▶ **ASSIGNMENT**:
In the piece on the wine industry, which year's level does the writer say American wine consumption is currently at?
SELECTED EXTRACT Start Marker
Just because things aren’t going right, it doesn’t mean we have to point fingers.
When we get irritated, we get snarky— it’s natural.
Nowadays, there is a lot to be irritable about the wine industry. Large proportions of the adult populace are simply refusing the grape-derived drink. Especially, or mostly, those who used to nonchalantly plop down $8 or $9 bottles into their shopping carts on their way from the fresh produce to the dairy aisle. It’s their choice. You don’t tell consumers what to do, or what they should be doing.
But is that any reason to get snarky? If anything, people in general are regressing to a mean. Overall, at the moment American wine consumption is at approximately the same level as it was in 2014, which is still well over three times higher than when I started in the business in 1978, as a tastevin-wearing sommelier in a white tablecloth French restaurant.
But just because things are not going exactly the way we think it should be, it doesn’t mean it’s time to start forming circular firing squads and start squawking about who is doing the wrong thing.
I’ll just say this: We should be thankful to be working in an industry with such diverse points of view. There is a reason why the market is now so incredibly diverse: Consumers want it that way. There is just not any one way to grow, produce, market, or sell wine. If anything, it is the market itself that will sort this all out, not snarky pundits or self-appointed experts.
Let’s talk about some of the gripes recently popping up among industry insiders…
Natural or low intervention wine

You may hate “natural” style wines. But stop, think about it. Do you think low intervention, or funky or even flawed wines, would be in demand if there weren’t a sufficient number of consumers who actually prefer wines that way?
The entire concept of “natural,” of course, is ill, or loosely, defined. Another non-issue. The only people to whom a definition matters (apart from the French, who unsurprisingly have already come up with their own official categorizations) are people who buy them, and they seem to be just fine with the category’s wide range of methodologies and conceptions. “Wildness,” or dearth of expectation, are all part of the appeal.
This, of course, is all part of the consumer perception of anything natural, from fibers going into clothing to leavening of breads. It’s a preference built on taste. You can naysay all you like, but you are simply not going to stop consumers from going in this direction.
If anything, the tiny, growing faction of “natural” wine lovers and producers are absolutely no threat to the conventional wine industry making a perfectly good living producing technically cleaner, more predictable wines meeting far more popular, commercial expectations. Natural style wines are oppressing no one; least of all, consumers who used to, but no longer, seem to be buying value priced commercial wines.
And besides, any market category showing growth, even if modest, has got to be a positive, especially if it is employing people, inspiring vintners, fueling brands, capturing new consumers, driving restaurant wine programs and entirely new bar concepts.
Biodynamic (and now, regenerative) farming
For some reason, to many parts of the conventional wine industry, Biodynamic farming is scary. Like hocus pocus. The anti-Biodynamic hysteria used to be worse, ten or fifteen years ago; a lot of it because of its founder Rudolph Steiner, whose spiritual beliefs were never exactly mainstream.
SELECTED EXTRACT End Marker
SUPPLIED RECORDS Start Marker
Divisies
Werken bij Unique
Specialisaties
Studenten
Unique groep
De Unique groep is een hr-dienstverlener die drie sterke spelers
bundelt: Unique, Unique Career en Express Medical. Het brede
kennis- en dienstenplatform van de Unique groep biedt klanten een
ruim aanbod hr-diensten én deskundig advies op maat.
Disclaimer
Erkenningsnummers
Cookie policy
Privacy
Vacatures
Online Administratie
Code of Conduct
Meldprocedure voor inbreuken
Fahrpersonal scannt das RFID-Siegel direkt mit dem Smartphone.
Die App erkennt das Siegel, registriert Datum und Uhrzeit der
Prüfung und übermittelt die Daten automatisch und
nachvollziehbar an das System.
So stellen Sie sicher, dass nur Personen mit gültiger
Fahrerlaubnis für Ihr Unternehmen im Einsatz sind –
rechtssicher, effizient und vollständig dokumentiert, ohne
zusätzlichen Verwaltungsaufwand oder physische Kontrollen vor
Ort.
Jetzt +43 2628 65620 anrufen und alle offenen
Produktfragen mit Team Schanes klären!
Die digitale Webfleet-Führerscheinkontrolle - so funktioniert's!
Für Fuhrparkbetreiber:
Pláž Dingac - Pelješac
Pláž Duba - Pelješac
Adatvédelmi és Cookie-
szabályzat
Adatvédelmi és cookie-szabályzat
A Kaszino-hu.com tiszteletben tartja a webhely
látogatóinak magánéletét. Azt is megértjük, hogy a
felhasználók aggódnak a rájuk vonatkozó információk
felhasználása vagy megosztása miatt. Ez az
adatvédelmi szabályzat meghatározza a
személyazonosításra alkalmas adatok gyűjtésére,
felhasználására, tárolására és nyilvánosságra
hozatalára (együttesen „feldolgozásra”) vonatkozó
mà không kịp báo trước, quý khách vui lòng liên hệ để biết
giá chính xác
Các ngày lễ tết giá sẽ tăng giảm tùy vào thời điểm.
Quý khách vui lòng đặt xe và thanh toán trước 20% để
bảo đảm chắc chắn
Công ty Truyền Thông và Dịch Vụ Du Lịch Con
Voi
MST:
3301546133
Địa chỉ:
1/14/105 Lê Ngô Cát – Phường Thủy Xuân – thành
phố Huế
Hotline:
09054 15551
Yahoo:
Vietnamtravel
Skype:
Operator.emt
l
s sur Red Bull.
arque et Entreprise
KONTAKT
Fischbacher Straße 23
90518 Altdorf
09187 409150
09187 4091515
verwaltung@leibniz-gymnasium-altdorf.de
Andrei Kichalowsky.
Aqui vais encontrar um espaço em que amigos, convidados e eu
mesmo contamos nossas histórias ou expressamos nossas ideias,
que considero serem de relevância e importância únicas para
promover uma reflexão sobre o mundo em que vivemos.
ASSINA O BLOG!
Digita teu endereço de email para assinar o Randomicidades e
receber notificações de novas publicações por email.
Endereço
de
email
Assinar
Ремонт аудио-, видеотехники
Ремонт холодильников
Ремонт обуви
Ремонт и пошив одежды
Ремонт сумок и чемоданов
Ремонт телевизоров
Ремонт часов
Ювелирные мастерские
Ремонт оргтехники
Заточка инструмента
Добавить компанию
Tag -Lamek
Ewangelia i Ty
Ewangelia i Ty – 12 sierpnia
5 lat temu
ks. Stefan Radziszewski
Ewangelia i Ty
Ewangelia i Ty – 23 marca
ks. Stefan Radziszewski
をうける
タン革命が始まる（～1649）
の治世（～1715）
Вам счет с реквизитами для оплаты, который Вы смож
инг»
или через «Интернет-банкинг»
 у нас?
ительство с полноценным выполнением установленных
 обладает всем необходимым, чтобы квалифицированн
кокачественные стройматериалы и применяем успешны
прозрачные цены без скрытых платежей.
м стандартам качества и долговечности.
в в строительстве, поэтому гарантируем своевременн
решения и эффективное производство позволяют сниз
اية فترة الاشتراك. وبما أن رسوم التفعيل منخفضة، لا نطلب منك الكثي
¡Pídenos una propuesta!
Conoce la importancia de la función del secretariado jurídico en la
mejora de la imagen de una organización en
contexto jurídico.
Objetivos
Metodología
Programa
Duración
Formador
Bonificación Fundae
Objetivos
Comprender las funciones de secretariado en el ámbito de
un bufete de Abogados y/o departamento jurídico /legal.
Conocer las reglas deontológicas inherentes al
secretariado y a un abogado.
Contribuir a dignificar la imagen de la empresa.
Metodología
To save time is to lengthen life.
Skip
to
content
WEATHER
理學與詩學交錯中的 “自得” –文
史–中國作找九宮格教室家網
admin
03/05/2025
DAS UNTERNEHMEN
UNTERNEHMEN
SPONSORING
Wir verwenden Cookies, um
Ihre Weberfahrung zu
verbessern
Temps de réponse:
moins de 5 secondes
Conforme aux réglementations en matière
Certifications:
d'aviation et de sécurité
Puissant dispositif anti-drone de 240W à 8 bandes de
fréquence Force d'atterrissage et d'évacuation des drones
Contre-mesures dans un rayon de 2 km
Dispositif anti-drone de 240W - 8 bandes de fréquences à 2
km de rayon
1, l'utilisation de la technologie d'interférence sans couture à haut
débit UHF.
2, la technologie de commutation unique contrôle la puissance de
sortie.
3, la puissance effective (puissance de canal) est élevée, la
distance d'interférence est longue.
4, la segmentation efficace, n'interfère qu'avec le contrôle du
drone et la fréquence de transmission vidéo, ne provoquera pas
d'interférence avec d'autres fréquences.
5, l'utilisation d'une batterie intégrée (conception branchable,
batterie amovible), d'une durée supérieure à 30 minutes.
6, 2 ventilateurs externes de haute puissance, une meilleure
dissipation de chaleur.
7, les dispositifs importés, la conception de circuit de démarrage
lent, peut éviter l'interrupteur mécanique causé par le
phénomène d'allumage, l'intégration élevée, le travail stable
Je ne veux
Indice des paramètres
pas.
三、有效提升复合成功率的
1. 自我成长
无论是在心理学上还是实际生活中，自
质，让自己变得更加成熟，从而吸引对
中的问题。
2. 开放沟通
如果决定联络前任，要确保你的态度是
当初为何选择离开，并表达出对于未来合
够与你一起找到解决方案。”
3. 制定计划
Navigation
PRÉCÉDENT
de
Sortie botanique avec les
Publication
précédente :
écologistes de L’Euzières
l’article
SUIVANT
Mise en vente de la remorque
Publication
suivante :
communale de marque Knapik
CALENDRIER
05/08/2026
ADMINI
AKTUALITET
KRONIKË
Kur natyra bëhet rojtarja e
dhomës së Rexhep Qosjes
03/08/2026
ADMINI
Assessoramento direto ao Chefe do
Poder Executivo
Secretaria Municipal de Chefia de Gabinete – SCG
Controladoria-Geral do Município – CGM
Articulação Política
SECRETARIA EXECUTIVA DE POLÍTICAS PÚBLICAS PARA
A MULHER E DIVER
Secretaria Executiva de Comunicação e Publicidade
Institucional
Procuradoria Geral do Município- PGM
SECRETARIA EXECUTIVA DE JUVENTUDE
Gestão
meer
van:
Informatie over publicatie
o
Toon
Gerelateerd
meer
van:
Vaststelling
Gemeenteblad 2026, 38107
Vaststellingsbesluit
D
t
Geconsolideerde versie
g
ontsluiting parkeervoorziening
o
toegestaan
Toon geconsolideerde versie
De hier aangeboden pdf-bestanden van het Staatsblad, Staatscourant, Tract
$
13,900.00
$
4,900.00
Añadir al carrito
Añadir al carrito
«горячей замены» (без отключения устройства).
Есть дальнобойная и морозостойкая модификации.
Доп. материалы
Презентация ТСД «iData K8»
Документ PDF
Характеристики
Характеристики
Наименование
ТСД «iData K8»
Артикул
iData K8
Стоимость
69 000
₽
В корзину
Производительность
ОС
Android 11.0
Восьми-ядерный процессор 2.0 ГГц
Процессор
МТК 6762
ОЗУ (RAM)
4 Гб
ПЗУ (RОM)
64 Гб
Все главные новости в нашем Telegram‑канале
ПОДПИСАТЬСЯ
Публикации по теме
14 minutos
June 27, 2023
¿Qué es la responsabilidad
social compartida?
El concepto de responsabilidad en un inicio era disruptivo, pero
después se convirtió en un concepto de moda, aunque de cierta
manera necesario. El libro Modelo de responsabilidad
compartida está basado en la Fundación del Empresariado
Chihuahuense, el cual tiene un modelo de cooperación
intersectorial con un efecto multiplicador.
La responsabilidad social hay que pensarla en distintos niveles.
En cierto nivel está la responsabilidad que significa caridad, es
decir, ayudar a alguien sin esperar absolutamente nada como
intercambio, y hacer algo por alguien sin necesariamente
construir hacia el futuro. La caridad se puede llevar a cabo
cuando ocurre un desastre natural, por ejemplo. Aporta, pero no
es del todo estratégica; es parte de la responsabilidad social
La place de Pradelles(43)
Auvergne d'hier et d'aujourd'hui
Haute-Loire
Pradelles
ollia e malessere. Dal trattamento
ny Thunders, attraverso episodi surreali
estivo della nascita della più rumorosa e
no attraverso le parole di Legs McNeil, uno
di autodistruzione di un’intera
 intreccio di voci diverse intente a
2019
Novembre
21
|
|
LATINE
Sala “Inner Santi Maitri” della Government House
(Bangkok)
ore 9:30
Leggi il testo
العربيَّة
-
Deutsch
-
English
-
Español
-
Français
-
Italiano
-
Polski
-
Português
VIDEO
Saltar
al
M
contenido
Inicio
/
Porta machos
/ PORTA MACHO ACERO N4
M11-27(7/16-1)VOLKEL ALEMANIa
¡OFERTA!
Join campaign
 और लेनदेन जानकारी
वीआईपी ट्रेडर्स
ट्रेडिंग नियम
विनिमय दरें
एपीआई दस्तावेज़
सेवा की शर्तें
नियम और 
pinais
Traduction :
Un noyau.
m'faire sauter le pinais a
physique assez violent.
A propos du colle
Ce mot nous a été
SUPPLIED RECORDS End Marker
▶ **TASK ANSWER**:
2014